THAT same second-hand bookstore, incidentally, details an encounter with a customer who tendered a £20 note for £14 worth of books. “Giving him the £6 change”, the owner writes, “some some reason it came out as ‘sex change’”.

One customer can top that, though. “Not as bad as me the other day”, she posts, “asking the man in B&Q for green Durex paint”.

Missing you already

J.R. Hartley, of course, was the elderly fictional author in a fondly-remembered TV advert for the Yellow Pages, which has just announced that it is to cease publication after 51 years. Judging from online reactions, many people are surprised that the publication has lasted so long in the digital age. Others, however, are going to miss it in all sorts of unexpected ways, from the man who wrote “What will I rip in half now to impress ladies?” to the young woman who lamented “What am I gonna read at my nana Jean’s when I’m trying to avoid conversation?”

Bridge too far

LAST Thursday’s Diary ran an item about a glass trophy awarded to the ‘first eejit who brings traffic to a halt’ on the new Queensferry Crossing.

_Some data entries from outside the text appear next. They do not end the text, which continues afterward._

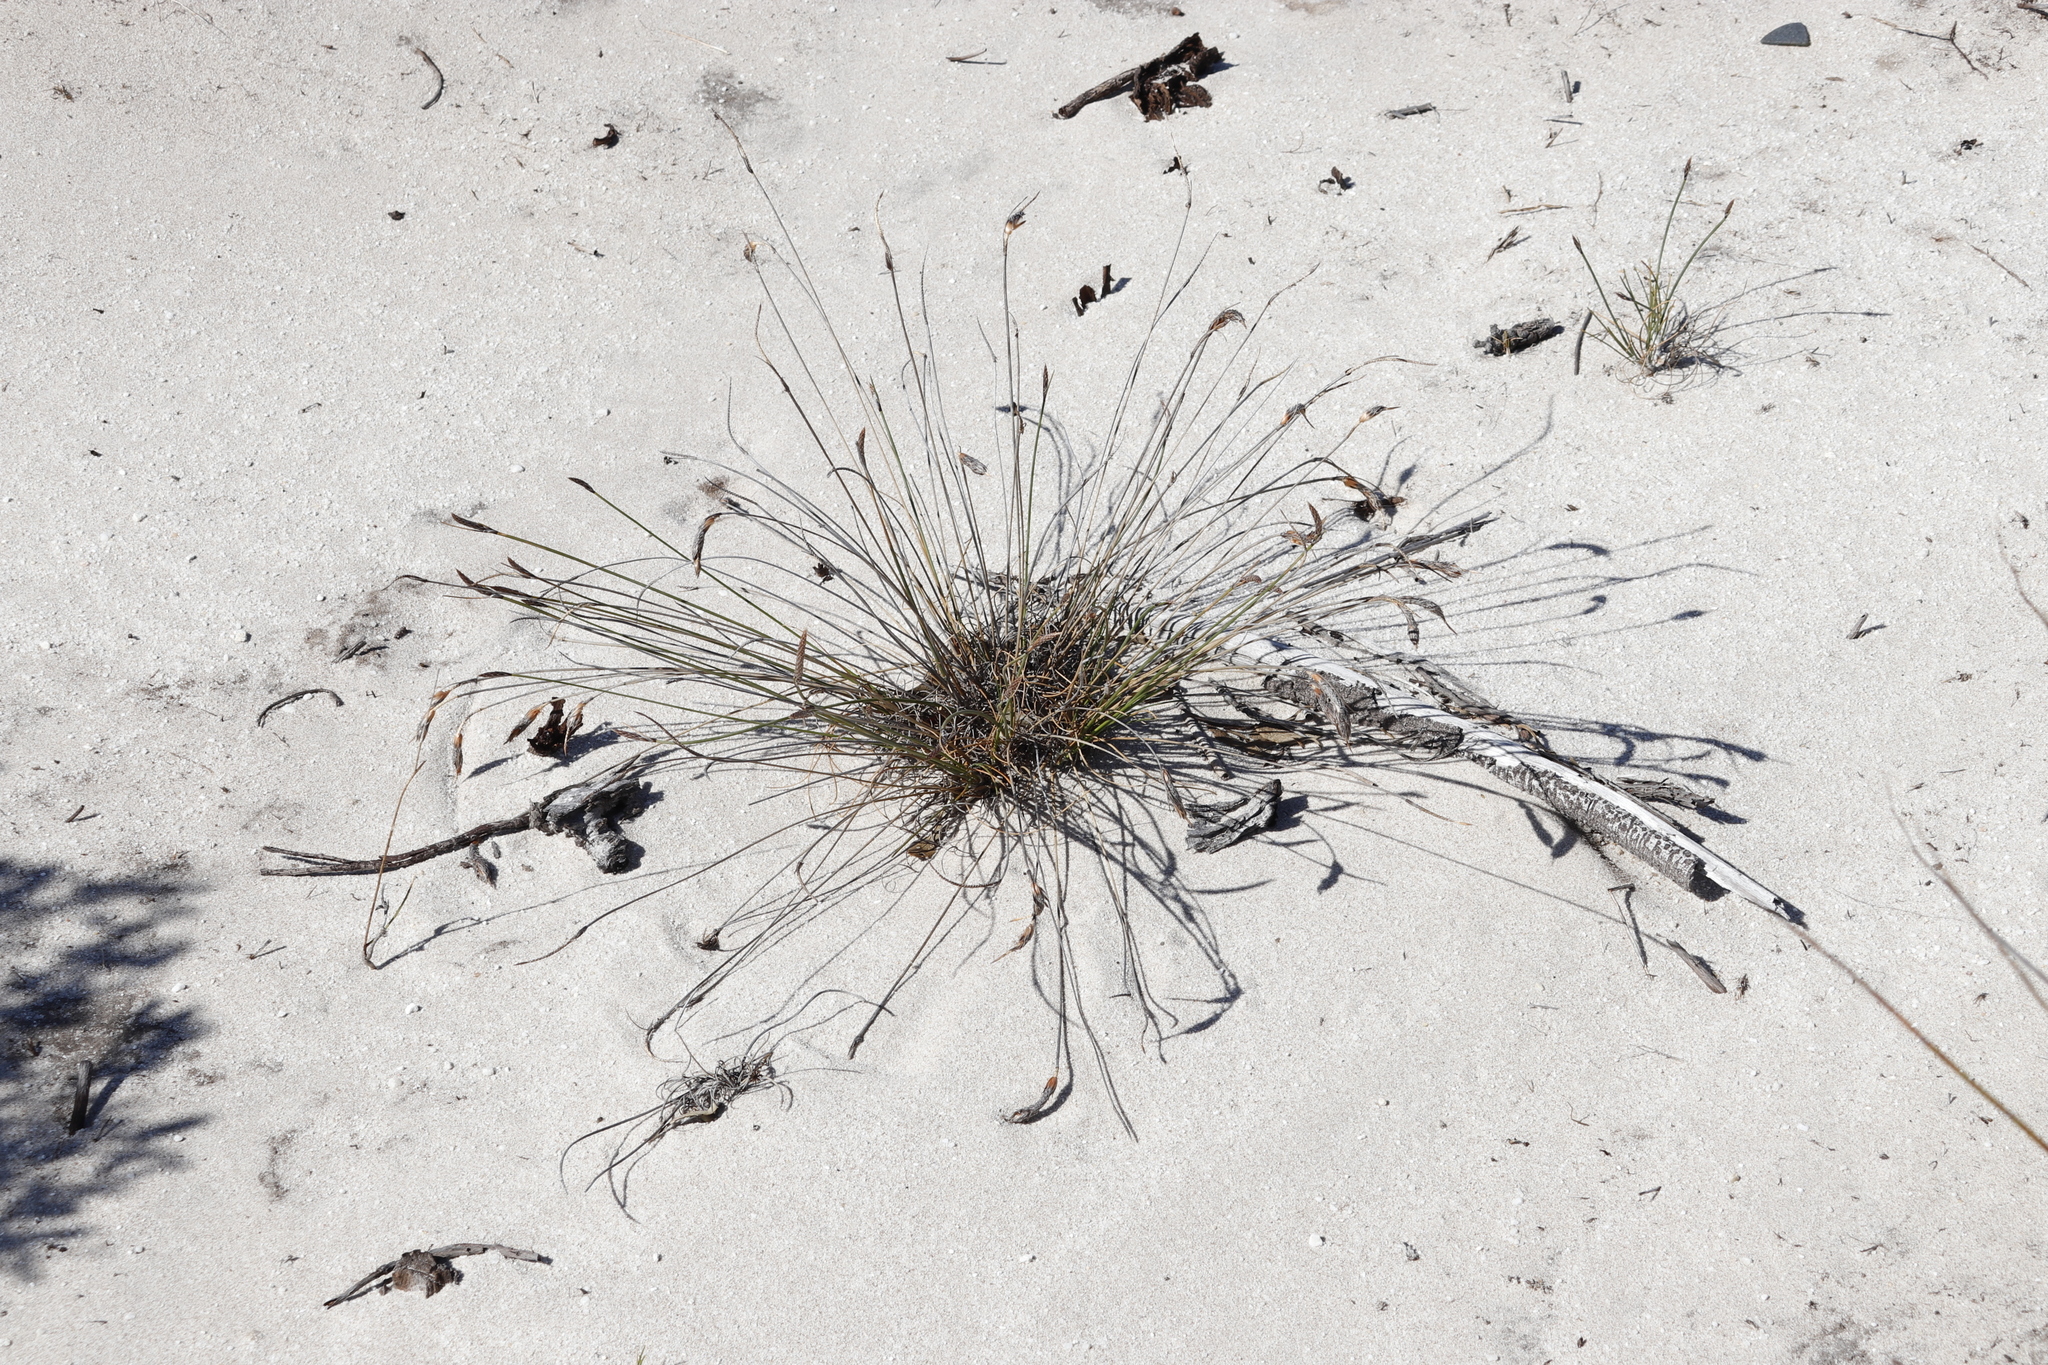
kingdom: Plantae
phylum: Tracheophyta
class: Liliopsida
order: Poales
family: Cyperaceae
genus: Ficinia
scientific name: Ficinia deusta
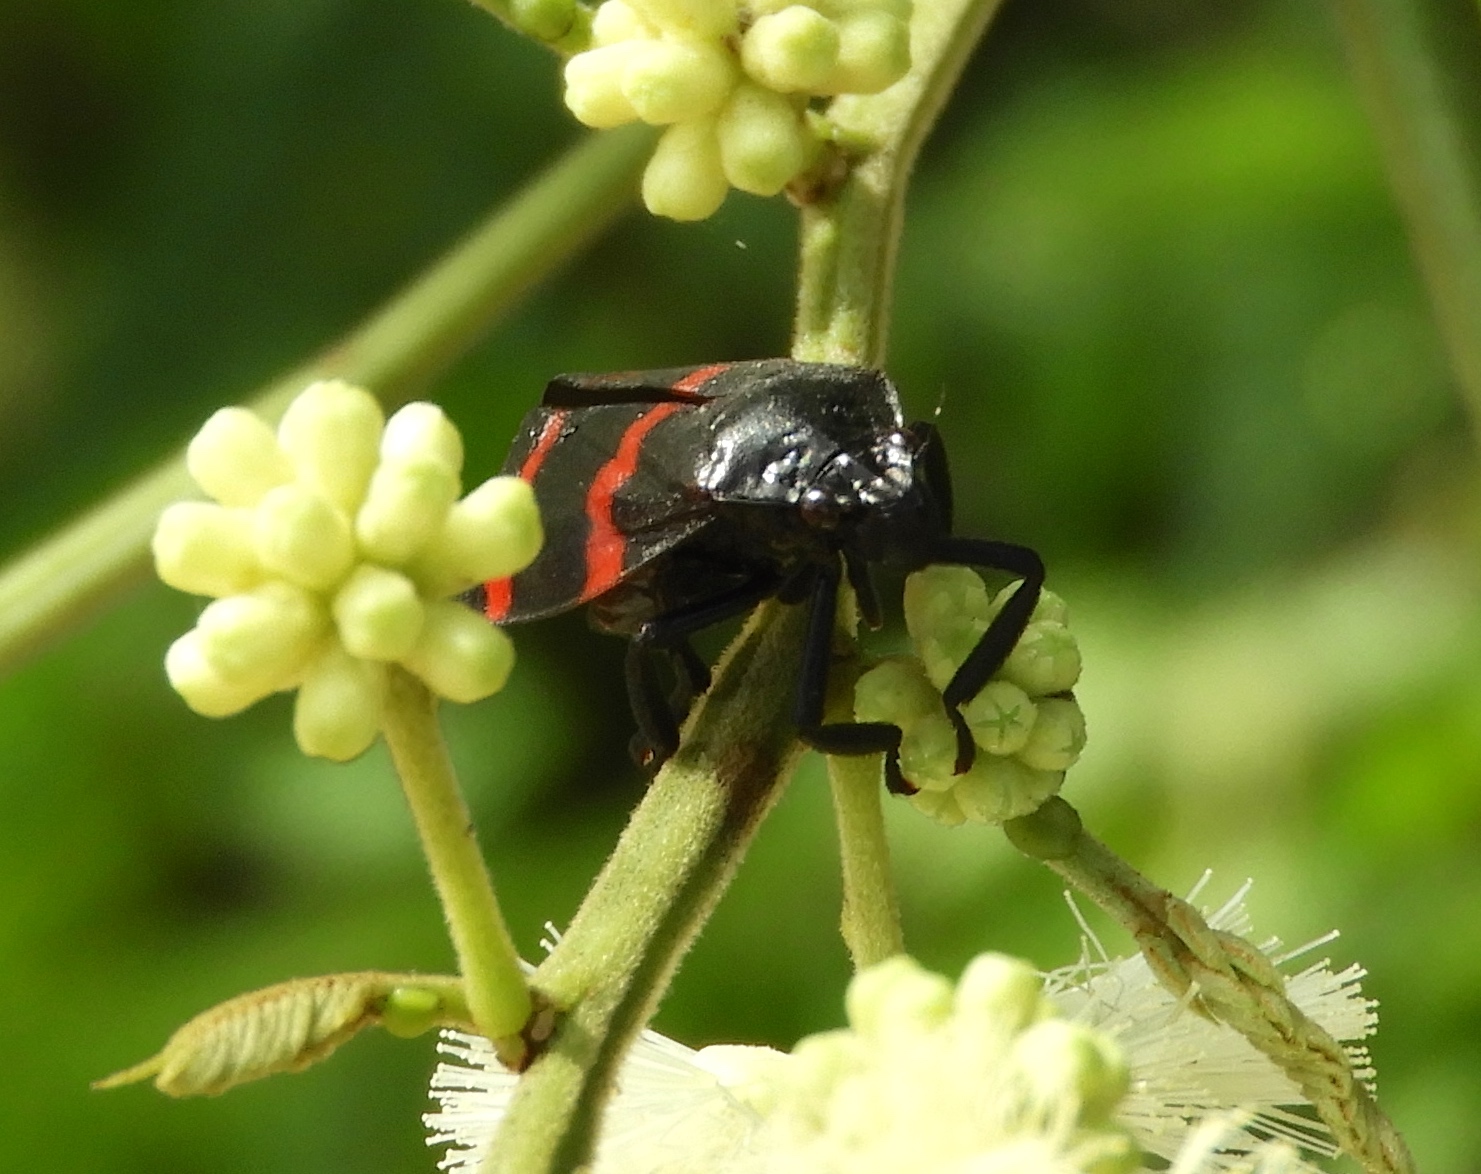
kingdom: Animalia
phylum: Arthropoda
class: Insecta
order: Hemiptera
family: Cercopidae
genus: Huaina
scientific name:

Andrew Foster gets in touch. “As a former commuter over the old Forth road bridge,” he says, “a small bet say that the eejit will be a tour bus driver.”

Floods of tears

JAMES Scott says he contacted a friend in Houston to see how he was holding up in light of the floods. “He told me he was suffering, but not through Hurricane Harvey. His in-laws had been visiting ... and couldn’t leave for a week as the roads were now closed.”

Going Dutch

LAST week’s item about the Dutch footballer whose name was jokingly translated as “I love you” reminds Bob Byiers of his holiday in the Netherlands last year, in a campervan made by Fife’s East Neuk Campervans. “We were approached by a beaming Dutchman who was interested in the word ‘neuk’ on the van. We assumed he wanted an explanation of this Scots word,” says Bob. “Not a bit of it: he was keen to inform us that it’s Dutch for sex.

“We’re not sure if we’ll tour the Netherlands again,” he adds.